By Kelly Tazuko Marciales

Alaska’s delegation to General Conference 2019 issued a statement endorsing the One Church Plan but acknowledges that the Alaska United Methodist Conference is diverse in geography, populations, and theology. With siblings in Christ in many theological camps around the communities in Alaska, we went to Alaskans at General Conference 2019 to understand what the implications of the various plans might be on the Missionary Conference.

The Alaska Conference considers itself one church with twenty-nine doors, ministering to communities across the state. And each of those doors opens outward to love those around the church with the love of Christ.

Rev. Charley Brower from Nome, Alaska

Rev. Charley Brower serves Nome Community UMC, the “door” of the conference in Nome, AK. If the One Church Plan does not succeed at GC2019, Charley is concerned that funding for the ministry in Nome might be reduced or possibly stop all together. Funding may have to be found from government sources to continue serving the needs that the church, and the affiliated Community Center, currently serves. In a community of 3,800 people, Charley estimates that the Nome Community Center serves approximately 1,000 residents. He shares that the Gospel is alive and being shared with new families and youth in innovative ways. “More and more of the younger folks are coming; a lesbian couple with three children. Our Social Justice Task force has women 25-40 years old with 8-15 members that work collaboratively to work on systemic changes in the community of Nome. Just this year, two new city council members were added that were Native Alaskan on what has been a traditionally all-white, male council,” Rev. Brower says, smiling and wearing a rainbow stole given to him by the Love Your Neighbor Coalition.

Pastor Jim Doepken, of Seward and Moose Pass UMCs says, “Alaskans like to think of themselves as independent. Many people come to Alaska to get away from something in the ‘Lower-48’ (apologies to Hawaii). We like to think of ourselves as being ‘a little different’ and doing things our own way; out of sight, out of mind from our neighbors to the south.” However, Alaskans are very dependent on those outside of Alaska. Alaskans rely upon them for goods, tourism, the purchase of oil, and a whole lot of Federal dollars.

The Alaska United Methodist Conference is very dependent on the rest of the denomination as well. They are dependent upon finances and work teams from their friends to the south. They have a history of assistance from the General Board of Global Ministries. Moreover, since there is no Annual Conference membership for clergy in missionary conferences, many clergy have their membership somewhere else, in conferences across the nation. Says Doepken, “We would like to keep those relationships open.”
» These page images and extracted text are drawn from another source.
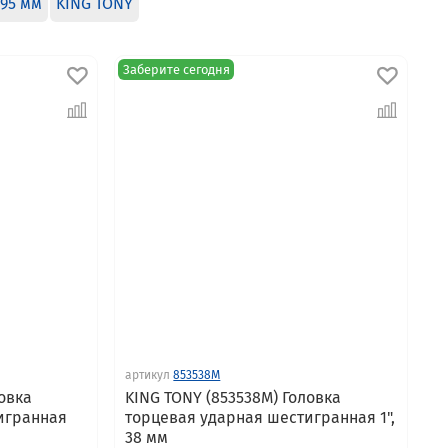
95 мм
KING TONY
Заберите сегодня
артикул
853538M
овка
KING TONY (853538M) Головка
игранная
торцевая ударная шестигранная 1",
38 мм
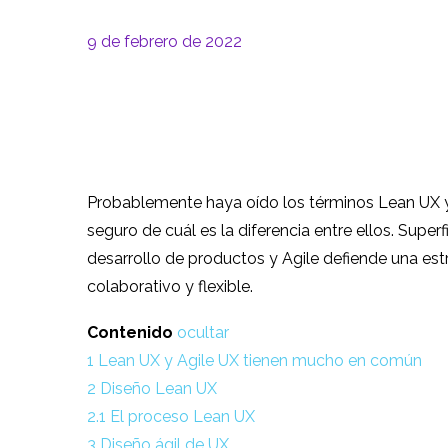
9 de febrero de 2022
Probablemente haya oído los términos Lean UX
seguro de cuál es la diferencia entre ellos. Super
desarrollo de productos y Agile defiende una es
colaborativo y flexible.
Contenido
ocultar
1
Lean UX y Agile UX tienen mucho en común
2
Diseño Lean UX
2.1
El proceso Lean UX
3
Diseño ágil de UX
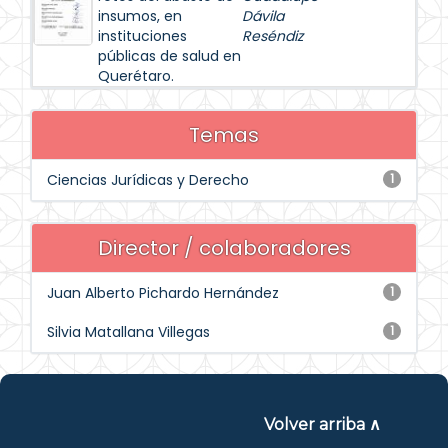
insumos, en
Dávila
instituciones
Reséndiz
públicas de salud en
Querétaro.
Temas
Ciencias Jurídicas y Derecho
1
Director / colaboradores
Juan Alberto Pichardo Hernández
1
Silvia Matallana Villegas
1
Volver arriba ∧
There are reservations about the One Church Plan which was produced by the Commission on the Way Forward and recommended by the Council of Bishops. Steve Fisher, keeping open “the door” of First United Methodist Church, Anchorage open, says, “I believe that the One Church Plan forces local congregations to become congregational churches in a sense, instead of appointive churches and that’s not who we are… I don’t think that brings a healthy process to us. I prefer to think of this whole [denomination] as a global church instead of local churches. We are supposed to be a connectional church.”
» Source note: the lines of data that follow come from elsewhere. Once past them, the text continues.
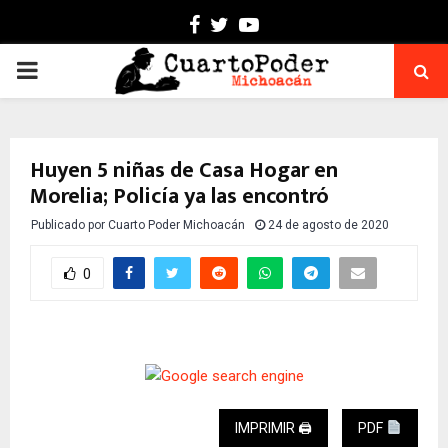
Facebook
Twitter
Youtube
PRIMARY
MENU
Huyen 5 niñas de Casa Hogar en
Morelia; Policía ya las encontró
Publicado por
Cuarto Poder Michoacán
24 de agosto de 2020
0
IMPRIMIR 🖨
PDF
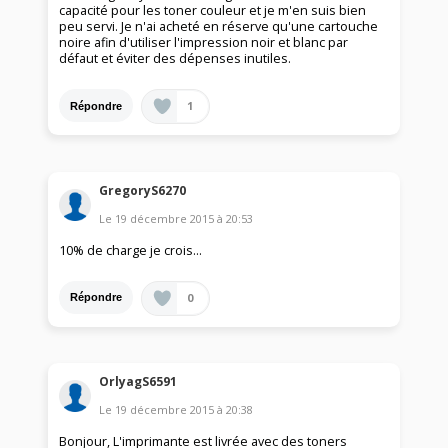
capacité pour les toner couleur et je m'en suis bien
peu servi. Je n'ai acheté en réserve qu'une cartouche
noire afin d'utiliser l'impression noir et blanc par
défaut et éviter des dépenses inutiles.
1
Répondre
GregoryS6270
Le
19 décembre 2015
à
20:53
10% de charge je crois...
0
Répondre
OrlyagS6591
Le
19 décembre 2015
à
20:38
Bonjour, L'imprimante est livrée avec des toners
Linda Haynes and Rev. Dan Wilcox of Christ First UMC in Wasilla, AK

Linda Haynes, lay member from Christ First UMC in Wasilla notes that the Alaska conference is tied into the Pacific Northwest Conference and the Greater Northwest Episcopacy. As the conference statistician, Haynes is concerned that the demographics of the the episcopal area are not reflective of the Alaskan Conference ministry areas.

Headed into General Conference, Carlo Rapanut, Superintendent and Head of Delegation, offered the following prayer to the Alaska Conference:

God of grace and God of glory, on thy people pour thy power; crown thine ancient church’s story; bring her bud to glorious flower.

As we engage in the work of the General Conference Special Session in St. Louis, help us to create gracious space for conversation to happen. Give us the grace to stay at the table, even with those with whom we disagree with. Keep us mindful of your children and our siblings who do not have a place or a voice at the table. Make us sensitive to the moving of your Holy Spirit and discern the ways in which we are called to act. Lead us in a way forward.

God of grace and God of glory, on thy people pour thy power; Grant us wisdom, grant us courage, for the facing of this hour, for the living of these days, lest we miss thy kingdom’s goal, and serving thee whom we adore.

May it be so!

Kelly is a Deaconess currently serving in the Alaska Conference as the Executive Director of Valley Interfaith Action (VIA).